- **The task**
Here is the task for the records below: repeat exactly the lines from the one with "7: (900, 547, 2.23)" to the one with "24: (467, 506, 3.71)", both included, and nothing else.

- **Records for the exercise**

══════

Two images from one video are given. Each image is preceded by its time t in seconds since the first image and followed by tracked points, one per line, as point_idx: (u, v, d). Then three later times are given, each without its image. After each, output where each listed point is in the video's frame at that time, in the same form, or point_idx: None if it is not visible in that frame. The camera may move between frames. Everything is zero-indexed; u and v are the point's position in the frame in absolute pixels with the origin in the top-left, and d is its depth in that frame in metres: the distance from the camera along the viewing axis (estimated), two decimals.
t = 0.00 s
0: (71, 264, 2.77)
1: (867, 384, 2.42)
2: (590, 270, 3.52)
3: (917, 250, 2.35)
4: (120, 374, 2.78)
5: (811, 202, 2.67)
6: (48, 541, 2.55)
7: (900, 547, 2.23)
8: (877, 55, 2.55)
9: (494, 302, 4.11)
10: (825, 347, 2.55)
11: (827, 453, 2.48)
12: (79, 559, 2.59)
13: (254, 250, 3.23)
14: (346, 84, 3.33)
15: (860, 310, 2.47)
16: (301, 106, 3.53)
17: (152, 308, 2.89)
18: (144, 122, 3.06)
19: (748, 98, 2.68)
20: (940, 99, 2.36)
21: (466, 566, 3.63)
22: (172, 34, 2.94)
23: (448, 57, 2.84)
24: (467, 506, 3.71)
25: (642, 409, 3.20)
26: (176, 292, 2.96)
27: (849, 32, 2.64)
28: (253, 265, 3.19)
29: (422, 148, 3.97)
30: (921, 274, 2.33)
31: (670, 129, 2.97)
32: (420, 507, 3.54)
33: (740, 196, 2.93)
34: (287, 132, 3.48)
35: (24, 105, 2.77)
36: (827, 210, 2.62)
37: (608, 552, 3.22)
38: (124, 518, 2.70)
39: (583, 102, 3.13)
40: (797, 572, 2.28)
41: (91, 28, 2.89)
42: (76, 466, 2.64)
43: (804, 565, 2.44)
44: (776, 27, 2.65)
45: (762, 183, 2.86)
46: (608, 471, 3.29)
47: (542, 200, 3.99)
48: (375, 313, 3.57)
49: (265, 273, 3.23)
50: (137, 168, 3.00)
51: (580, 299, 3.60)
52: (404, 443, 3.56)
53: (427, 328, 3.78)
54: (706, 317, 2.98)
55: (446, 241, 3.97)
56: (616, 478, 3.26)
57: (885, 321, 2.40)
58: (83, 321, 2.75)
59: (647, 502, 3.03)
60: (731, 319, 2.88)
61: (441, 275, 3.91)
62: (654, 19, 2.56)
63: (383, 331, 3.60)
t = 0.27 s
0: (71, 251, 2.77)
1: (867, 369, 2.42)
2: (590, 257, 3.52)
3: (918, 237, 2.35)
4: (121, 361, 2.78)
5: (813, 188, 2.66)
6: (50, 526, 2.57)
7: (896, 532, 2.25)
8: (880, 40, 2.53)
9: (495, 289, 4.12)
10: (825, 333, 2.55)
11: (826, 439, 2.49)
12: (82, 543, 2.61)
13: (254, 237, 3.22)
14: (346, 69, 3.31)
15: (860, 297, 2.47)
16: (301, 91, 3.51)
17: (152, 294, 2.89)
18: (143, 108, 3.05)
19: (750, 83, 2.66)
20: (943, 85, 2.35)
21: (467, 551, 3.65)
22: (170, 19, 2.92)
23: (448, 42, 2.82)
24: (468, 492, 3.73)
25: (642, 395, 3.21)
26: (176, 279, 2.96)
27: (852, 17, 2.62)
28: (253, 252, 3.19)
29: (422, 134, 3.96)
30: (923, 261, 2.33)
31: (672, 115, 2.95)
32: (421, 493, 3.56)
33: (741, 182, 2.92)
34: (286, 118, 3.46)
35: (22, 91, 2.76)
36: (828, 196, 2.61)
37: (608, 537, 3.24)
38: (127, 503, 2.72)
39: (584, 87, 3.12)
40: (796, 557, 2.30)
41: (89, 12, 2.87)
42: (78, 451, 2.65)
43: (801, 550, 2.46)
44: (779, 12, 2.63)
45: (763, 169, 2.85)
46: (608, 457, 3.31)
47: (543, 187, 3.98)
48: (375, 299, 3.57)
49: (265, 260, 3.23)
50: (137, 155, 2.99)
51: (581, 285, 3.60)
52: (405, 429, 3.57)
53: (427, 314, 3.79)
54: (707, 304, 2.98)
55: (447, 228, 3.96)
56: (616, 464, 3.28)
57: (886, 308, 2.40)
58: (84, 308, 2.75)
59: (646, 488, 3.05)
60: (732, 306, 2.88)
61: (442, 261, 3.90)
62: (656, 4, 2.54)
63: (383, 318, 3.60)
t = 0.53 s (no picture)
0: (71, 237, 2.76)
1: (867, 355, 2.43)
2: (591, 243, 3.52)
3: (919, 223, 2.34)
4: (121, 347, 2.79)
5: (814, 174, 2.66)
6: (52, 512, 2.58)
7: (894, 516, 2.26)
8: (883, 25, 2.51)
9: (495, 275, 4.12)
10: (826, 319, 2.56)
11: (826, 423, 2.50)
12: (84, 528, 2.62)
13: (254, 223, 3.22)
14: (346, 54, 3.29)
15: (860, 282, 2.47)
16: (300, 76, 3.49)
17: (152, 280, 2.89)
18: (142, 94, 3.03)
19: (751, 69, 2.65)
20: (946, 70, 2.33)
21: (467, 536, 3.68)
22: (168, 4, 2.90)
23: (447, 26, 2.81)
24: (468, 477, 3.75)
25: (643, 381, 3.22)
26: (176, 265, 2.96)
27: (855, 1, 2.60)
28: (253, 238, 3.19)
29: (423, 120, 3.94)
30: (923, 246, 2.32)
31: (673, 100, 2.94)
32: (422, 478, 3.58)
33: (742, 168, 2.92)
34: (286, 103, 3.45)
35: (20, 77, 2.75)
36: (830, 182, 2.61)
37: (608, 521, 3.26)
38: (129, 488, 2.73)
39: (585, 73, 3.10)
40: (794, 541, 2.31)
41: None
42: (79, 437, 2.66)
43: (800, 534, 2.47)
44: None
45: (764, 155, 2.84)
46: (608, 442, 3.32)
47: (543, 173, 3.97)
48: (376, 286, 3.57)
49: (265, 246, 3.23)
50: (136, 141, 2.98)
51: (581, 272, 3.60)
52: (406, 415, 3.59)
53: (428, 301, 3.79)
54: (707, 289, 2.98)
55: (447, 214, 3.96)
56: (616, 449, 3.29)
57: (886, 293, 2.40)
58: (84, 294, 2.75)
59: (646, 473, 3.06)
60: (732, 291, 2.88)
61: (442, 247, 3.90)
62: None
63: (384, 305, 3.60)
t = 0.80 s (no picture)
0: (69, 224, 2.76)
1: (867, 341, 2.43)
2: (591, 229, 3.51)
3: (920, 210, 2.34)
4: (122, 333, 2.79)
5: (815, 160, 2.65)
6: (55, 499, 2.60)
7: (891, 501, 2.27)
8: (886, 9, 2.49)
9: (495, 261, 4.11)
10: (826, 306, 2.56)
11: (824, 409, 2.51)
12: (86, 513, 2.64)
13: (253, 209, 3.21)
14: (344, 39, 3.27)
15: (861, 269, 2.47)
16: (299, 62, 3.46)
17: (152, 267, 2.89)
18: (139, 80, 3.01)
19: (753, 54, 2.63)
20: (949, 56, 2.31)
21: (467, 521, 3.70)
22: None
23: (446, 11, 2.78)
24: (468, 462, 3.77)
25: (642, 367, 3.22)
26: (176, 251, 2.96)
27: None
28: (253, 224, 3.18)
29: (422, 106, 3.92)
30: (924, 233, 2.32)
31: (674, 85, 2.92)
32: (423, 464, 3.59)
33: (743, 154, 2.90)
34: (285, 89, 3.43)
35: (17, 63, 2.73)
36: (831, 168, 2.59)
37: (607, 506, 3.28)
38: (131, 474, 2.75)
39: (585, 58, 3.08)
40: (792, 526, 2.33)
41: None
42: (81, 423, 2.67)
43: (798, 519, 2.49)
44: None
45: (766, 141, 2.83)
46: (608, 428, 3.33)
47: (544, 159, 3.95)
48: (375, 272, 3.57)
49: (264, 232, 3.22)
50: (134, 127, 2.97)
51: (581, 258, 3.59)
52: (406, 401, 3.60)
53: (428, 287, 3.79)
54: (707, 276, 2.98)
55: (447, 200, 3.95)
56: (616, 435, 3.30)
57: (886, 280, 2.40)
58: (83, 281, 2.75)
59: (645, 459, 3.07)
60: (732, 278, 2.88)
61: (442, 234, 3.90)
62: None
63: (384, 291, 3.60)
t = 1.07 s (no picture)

══════

- **Solution for this problem**
7: (900, 547, 2.23)
8: (877, 55, 2.55)
9: (494, 302, 4.11)
10: (825, 347, 2.55)
11: (827, 453, 2.48)
12: (79, 559, 2.59)
13: (254, 250, 3.23)
14: (346, 84, 3.33)
15: (860, 310, 2.47)
16: (301, 106, 3.53)
17: (152, 308, 2.89)
18: (144, 122, 3.06)
19: (748, 98, 2.68)
20: (940, 99, 2.36)
21: (466, 566, 3.63)
22: (172, 34, 2.94)
23: (448, 57, 2.84)
24: (467, 506, 3.71)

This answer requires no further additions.